§ Provided information:
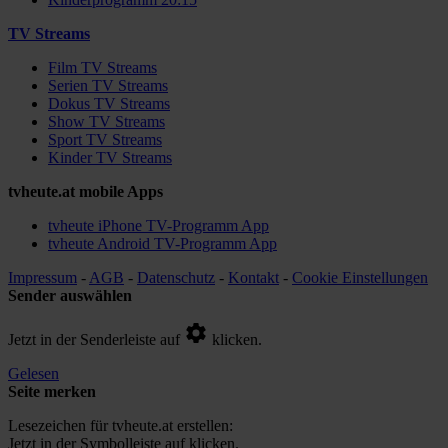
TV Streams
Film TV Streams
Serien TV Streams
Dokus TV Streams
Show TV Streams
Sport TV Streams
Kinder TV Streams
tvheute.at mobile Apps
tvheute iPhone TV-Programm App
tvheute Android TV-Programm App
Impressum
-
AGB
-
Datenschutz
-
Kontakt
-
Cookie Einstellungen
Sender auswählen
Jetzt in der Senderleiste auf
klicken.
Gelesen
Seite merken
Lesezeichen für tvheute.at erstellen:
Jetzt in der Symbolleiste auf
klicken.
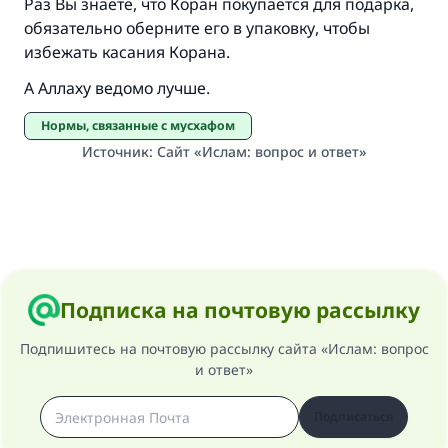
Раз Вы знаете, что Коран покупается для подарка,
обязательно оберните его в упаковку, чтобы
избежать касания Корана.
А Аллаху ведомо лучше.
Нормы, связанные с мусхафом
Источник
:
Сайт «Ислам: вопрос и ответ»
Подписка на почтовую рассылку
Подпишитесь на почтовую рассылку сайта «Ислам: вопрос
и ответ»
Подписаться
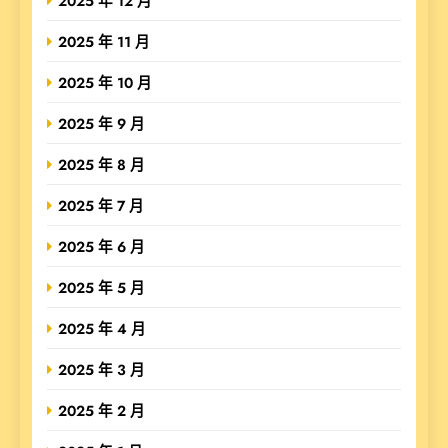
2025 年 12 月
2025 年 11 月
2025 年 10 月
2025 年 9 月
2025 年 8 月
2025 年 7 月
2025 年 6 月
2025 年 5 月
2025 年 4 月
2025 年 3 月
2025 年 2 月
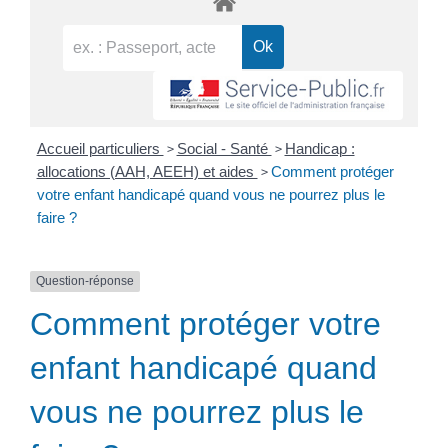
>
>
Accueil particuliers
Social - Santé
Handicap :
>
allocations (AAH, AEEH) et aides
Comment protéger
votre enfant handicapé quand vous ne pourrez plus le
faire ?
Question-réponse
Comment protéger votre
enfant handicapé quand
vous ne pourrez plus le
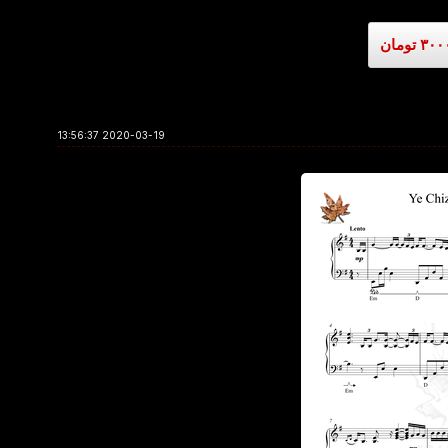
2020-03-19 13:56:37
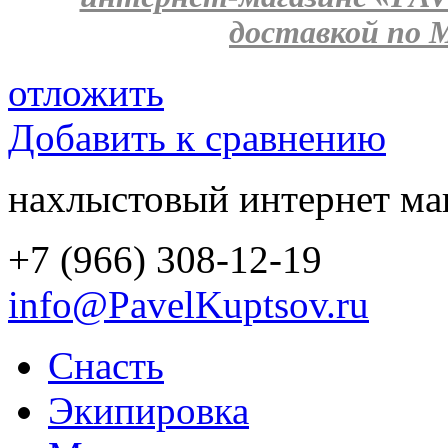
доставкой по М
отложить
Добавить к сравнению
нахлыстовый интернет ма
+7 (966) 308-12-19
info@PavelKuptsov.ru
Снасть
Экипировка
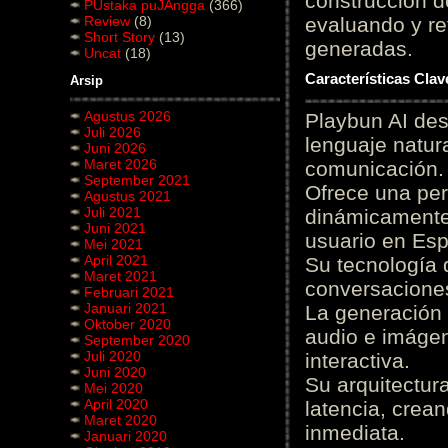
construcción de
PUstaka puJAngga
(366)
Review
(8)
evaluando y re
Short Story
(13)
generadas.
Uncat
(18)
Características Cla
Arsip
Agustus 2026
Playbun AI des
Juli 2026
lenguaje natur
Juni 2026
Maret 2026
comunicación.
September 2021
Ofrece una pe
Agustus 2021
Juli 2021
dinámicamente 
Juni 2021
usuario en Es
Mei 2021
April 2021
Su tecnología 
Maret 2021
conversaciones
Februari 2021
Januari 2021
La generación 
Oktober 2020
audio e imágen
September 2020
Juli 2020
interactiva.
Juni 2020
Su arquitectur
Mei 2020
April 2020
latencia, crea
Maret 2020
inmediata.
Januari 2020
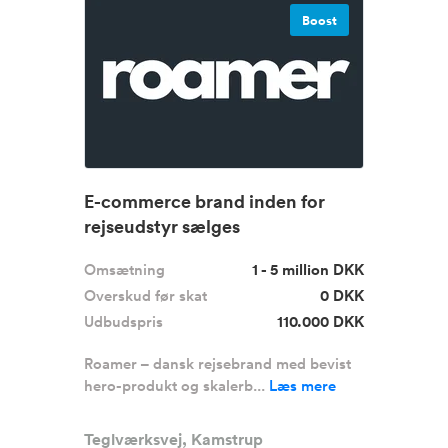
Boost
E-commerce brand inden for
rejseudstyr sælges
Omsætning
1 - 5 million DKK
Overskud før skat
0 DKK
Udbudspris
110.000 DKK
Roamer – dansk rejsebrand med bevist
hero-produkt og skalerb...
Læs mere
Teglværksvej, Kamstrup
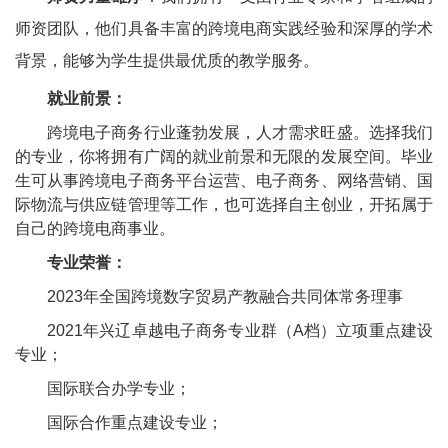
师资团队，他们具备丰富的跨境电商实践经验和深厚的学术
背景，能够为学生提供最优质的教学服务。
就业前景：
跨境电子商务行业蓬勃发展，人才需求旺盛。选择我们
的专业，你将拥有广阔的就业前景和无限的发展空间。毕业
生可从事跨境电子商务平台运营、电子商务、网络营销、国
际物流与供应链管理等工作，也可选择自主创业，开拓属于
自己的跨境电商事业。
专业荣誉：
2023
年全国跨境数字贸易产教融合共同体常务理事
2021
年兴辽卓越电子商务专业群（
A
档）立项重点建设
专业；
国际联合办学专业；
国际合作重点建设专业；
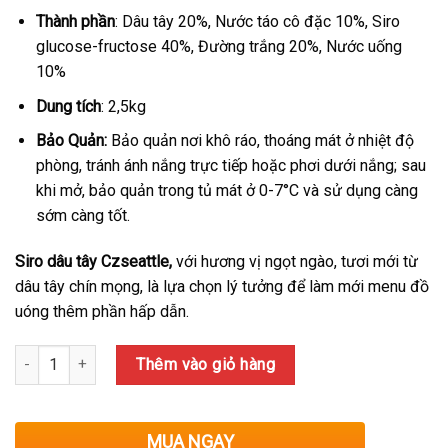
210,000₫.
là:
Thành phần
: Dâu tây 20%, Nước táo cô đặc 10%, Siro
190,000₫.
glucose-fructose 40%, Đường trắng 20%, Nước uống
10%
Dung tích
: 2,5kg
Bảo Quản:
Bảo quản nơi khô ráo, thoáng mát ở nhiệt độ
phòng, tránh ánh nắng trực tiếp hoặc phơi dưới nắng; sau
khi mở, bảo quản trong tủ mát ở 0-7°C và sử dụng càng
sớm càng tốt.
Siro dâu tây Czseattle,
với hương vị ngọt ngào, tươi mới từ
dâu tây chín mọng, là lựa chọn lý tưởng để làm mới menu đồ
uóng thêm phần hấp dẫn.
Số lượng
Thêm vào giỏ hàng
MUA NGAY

§ Exercise: Put the part of the records that opens with the line containing "师资团队，他们具备丰富的跨境电商实践经验和深厚的学术" and closes with the line containing "国际合作重点建设专业；", both of those lines included, into a JSON list of strings with one string per line and blank lines left out.

§ Answer space:
[
  "师资团队，他们具备丰富的跨境电商实践经验和深厚的学术",
  "背景，能够为学生提供最优质的教学服务。",
  "就业前景：",
  "跨境电子商务行业蓬勃发展，人才需求旺盛。选择我们",
  "的专业，你将拥有广阔的就业前景和无限的发展空间。毕业",
  "生可从事跨境电子商务平台运营、电子商务、网络营销、国",
  "际物流与供应链管理等工作，也可选择自主创业，开拓属于",
  "自己的跨境电商事业。",
  "专业荣誉：",
  "2023",
  "年全国跨境数字贸易产教融合共同体常务理事",
  "2021",
  "年兴辽卓越电子商务专业群（",
  "A",
  "档）立项重点建设",
  "专业；",
  "国际联合办学专业；",
  "国际合作重点建设专业；"
]